+++ Exercise input

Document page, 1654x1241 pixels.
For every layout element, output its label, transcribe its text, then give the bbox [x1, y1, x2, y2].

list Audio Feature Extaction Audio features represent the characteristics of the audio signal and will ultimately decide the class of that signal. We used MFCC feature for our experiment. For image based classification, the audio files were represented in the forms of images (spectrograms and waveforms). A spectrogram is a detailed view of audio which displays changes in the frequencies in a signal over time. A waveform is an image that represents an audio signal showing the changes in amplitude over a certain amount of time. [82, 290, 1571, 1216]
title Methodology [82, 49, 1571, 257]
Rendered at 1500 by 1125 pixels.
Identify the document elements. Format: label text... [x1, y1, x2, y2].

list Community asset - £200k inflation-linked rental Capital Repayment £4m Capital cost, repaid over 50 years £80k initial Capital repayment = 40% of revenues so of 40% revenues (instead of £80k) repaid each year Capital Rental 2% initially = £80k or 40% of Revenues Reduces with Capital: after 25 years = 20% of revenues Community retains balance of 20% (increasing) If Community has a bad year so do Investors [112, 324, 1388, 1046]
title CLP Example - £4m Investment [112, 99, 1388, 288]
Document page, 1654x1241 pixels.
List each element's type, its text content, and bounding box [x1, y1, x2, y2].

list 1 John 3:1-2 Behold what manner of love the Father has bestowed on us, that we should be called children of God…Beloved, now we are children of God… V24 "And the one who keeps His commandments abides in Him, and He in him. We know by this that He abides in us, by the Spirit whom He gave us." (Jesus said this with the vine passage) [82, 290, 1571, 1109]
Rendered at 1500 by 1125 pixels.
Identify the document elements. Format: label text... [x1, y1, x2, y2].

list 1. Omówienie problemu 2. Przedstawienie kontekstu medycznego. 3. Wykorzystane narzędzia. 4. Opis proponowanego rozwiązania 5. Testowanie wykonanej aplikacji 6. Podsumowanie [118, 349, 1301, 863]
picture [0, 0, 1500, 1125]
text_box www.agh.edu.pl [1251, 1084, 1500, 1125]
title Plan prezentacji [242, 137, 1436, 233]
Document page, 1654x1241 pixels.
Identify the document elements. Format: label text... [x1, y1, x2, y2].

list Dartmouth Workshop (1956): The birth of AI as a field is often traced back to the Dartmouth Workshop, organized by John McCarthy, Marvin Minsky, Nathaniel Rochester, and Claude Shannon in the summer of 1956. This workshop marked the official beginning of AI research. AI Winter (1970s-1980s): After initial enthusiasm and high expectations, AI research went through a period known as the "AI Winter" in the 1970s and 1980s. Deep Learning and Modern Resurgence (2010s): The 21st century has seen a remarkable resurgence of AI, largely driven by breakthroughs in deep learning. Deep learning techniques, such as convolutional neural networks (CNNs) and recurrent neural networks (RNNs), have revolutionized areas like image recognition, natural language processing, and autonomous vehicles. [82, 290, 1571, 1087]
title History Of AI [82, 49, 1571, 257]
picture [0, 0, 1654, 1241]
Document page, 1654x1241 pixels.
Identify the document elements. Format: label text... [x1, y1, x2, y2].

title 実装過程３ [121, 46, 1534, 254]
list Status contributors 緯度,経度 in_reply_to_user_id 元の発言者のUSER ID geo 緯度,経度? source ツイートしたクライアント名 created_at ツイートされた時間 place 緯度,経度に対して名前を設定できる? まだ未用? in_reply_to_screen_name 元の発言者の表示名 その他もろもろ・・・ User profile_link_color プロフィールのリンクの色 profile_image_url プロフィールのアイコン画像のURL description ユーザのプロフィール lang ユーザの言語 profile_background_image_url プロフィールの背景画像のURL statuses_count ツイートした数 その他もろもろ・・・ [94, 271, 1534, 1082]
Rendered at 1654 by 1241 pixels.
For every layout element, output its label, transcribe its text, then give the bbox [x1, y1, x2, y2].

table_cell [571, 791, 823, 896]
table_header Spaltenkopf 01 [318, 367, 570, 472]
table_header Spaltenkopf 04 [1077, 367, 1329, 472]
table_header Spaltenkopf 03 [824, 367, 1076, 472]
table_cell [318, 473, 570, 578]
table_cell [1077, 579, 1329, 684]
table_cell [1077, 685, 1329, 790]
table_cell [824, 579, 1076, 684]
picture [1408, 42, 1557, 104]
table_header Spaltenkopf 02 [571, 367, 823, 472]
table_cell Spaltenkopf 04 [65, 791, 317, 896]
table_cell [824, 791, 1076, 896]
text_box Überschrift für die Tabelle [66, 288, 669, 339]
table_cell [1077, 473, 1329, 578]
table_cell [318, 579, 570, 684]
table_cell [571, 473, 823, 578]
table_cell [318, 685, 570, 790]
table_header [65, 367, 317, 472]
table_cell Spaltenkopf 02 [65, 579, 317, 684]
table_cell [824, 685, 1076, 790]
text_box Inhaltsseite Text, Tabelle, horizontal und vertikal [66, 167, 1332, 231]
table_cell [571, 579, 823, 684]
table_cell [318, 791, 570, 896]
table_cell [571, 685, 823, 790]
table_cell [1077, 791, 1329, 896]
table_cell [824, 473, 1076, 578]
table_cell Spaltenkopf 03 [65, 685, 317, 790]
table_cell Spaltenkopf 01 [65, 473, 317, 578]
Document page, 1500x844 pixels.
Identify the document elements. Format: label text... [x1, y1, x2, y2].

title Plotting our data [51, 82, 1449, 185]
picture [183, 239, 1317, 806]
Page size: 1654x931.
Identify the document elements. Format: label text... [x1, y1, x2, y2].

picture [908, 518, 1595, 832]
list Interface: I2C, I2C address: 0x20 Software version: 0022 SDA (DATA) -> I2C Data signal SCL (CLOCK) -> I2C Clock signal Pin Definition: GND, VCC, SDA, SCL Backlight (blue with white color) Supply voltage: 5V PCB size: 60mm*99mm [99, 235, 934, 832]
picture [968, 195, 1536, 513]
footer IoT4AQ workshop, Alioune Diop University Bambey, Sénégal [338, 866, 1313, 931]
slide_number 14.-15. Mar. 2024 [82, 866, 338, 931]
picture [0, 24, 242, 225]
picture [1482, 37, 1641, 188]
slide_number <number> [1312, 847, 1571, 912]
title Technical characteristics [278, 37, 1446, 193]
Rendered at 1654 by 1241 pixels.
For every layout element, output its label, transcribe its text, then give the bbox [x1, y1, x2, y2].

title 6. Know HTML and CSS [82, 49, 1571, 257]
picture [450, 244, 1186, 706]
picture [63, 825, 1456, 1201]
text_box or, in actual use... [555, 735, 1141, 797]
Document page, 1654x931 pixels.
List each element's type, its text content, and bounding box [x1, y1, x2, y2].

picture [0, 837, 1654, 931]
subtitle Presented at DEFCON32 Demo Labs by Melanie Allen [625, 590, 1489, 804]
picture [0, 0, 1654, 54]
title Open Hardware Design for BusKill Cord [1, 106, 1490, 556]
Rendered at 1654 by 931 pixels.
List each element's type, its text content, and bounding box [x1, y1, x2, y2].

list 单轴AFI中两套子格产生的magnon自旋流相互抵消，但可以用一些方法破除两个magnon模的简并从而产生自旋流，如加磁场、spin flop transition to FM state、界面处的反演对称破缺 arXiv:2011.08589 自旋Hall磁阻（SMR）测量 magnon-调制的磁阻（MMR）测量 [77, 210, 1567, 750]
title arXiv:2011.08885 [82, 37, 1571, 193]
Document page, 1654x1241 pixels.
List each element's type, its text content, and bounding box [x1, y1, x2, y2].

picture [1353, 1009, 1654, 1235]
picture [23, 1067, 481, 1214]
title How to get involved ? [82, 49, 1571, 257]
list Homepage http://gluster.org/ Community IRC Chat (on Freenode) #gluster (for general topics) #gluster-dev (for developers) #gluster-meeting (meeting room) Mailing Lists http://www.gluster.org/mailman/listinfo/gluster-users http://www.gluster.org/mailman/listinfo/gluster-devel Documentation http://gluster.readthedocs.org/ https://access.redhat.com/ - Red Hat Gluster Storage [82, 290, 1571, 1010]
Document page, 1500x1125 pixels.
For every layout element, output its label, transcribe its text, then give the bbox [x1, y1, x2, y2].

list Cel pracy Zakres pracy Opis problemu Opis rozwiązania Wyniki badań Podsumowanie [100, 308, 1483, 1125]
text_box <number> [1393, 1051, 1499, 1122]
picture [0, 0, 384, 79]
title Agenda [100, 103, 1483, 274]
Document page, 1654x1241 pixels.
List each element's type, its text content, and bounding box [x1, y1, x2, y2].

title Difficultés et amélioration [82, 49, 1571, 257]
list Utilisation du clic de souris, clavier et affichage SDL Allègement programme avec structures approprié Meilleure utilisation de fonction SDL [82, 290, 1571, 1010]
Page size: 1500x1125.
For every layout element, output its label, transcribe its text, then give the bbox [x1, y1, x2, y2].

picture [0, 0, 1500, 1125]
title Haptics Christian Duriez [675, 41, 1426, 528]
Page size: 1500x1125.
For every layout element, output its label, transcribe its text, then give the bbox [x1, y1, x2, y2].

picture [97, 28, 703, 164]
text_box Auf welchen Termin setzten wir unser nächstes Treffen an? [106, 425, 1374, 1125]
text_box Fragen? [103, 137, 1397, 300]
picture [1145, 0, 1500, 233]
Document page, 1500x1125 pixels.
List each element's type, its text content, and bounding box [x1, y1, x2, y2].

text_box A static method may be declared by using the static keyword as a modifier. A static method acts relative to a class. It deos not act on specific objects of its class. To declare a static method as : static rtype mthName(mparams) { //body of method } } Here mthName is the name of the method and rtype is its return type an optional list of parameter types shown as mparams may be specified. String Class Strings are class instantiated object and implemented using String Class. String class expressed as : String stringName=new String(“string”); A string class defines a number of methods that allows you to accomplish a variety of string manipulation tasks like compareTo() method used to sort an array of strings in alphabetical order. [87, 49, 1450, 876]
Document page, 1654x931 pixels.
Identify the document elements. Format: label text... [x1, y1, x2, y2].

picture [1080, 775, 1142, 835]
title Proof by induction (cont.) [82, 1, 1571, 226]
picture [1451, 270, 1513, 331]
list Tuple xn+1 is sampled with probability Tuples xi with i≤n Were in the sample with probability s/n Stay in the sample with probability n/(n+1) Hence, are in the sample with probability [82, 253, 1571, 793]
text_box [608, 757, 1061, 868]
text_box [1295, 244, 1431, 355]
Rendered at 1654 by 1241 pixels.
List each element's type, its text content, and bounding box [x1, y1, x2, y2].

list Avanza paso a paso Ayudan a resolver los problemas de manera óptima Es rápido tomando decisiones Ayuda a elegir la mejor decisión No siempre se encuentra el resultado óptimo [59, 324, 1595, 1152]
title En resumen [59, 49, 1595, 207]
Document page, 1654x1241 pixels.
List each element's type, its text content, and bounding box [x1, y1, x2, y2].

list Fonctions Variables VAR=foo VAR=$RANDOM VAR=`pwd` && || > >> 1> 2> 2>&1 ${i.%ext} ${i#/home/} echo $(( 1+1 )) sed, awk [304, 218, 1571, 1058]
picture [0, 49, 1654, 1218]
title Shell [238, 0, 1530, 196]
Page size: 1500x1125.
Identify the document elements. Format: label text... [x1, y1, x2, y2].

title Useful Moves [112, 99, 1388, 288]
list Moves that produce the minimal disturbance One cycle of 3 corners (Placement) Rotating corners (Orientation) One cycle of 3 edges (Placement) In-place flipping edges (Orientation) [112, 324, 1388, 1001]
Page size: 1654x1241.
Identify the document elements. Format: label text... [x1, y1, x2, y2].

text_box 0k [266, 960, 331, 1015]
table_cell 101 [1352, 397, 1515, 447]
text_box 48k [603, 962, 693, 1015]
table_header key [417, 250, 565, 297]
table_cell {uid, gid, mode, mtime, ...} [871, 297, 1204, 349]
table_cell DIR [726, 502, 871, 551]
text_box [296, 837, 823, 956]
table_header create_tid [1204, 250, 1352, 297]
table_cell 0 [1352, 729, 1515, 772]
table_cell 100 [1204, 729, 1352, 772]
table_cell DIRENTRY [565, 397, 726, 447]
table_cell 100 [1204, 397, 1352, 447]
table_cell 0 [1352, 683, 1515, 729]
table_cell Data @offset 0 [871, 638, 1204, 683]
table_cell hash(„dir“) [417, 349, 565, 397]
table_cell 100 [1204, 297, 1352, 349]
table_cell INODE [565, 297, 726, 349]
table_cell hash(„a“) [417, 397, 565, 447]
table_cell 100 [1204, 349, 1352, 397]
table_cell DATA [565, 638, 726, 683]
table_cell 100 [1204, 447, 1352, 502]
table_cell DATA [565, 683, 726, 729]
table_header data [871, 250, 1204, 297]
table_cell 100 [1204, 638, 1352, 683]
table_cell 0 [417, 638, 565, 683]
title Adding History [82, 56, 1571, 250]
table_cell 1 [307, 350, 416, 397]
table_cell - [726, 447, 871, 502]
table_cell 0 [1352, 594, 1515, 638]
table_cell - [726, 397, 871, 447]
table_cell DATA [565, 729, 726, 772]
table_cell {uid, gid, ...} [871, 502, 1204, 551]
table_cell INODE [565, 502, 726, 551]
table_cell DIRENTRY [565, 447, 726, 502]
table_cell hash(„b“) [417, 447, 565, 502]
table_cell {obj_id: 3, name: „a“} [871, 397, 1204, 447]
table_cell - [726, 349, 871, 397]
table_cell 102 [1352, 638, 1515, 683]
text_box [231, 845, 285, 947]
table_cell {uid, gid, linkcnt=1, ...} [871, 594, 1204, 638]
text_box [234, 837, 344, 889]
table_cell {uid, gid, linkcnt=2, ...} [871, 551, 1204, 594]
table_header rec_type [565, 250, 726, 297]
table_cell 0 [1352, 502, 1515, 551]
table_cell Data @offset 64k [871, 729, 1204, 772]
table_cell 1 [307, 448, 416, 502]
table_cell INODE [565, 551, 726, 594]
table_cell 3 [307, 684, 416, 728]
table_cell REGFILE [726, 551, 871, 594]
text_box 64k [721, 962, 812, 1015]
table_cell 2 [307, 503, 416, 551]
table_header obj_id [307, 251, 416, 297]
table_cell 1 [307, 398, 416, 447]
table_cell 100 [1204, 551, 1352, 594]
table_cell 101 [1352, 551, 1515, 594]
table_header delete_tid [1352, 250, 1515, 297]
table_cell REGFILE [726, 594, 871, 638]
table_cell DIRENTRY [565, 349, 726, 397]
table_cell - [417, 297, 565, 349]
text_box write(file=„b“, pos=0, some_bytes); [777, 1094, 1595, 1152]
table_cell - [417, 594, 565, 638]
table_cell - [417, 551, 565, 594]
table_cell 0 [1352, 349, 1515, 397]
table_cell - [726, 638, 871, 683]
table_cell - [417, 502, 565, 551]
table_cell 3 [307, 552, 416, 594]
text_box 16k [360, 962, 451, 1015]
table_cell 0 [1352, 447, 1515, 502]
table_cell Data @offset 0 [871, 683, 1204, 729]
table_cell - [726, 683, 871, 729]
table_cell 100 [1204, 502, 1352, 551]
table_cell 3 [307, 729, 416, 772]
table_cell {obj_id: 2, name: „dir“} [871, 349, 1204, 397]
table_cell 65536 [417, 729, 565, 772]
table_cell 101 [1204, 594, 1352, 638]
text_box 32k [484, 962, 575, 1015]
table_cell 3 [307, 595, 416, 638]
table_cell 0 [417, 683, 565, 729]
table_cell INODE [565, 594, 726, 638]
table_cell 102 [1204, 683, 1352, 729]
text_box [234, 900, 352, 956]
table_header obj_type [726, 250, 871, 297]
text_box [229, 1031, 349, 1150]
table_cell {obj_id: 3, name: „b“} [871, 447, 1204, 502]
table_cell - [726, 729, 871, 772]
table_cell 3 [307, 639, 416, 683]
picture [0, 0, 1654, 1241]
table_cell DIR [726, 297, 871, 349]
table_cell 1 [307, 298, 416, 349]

++++++

- [What to work on] Could you retype the lines from the line with "Document page, 1500x844 pixels." to the line with "picture [183, 239, 1317, 806]", both included?

- [Answer to the exercise]
Document page, 1500x844 pixels.
Identify the document elements. Format: label text... [x1, y1, x2, y2].

title Plotting our data [51, 82, 1449, 185]
picture [183, 239, 1317, 806]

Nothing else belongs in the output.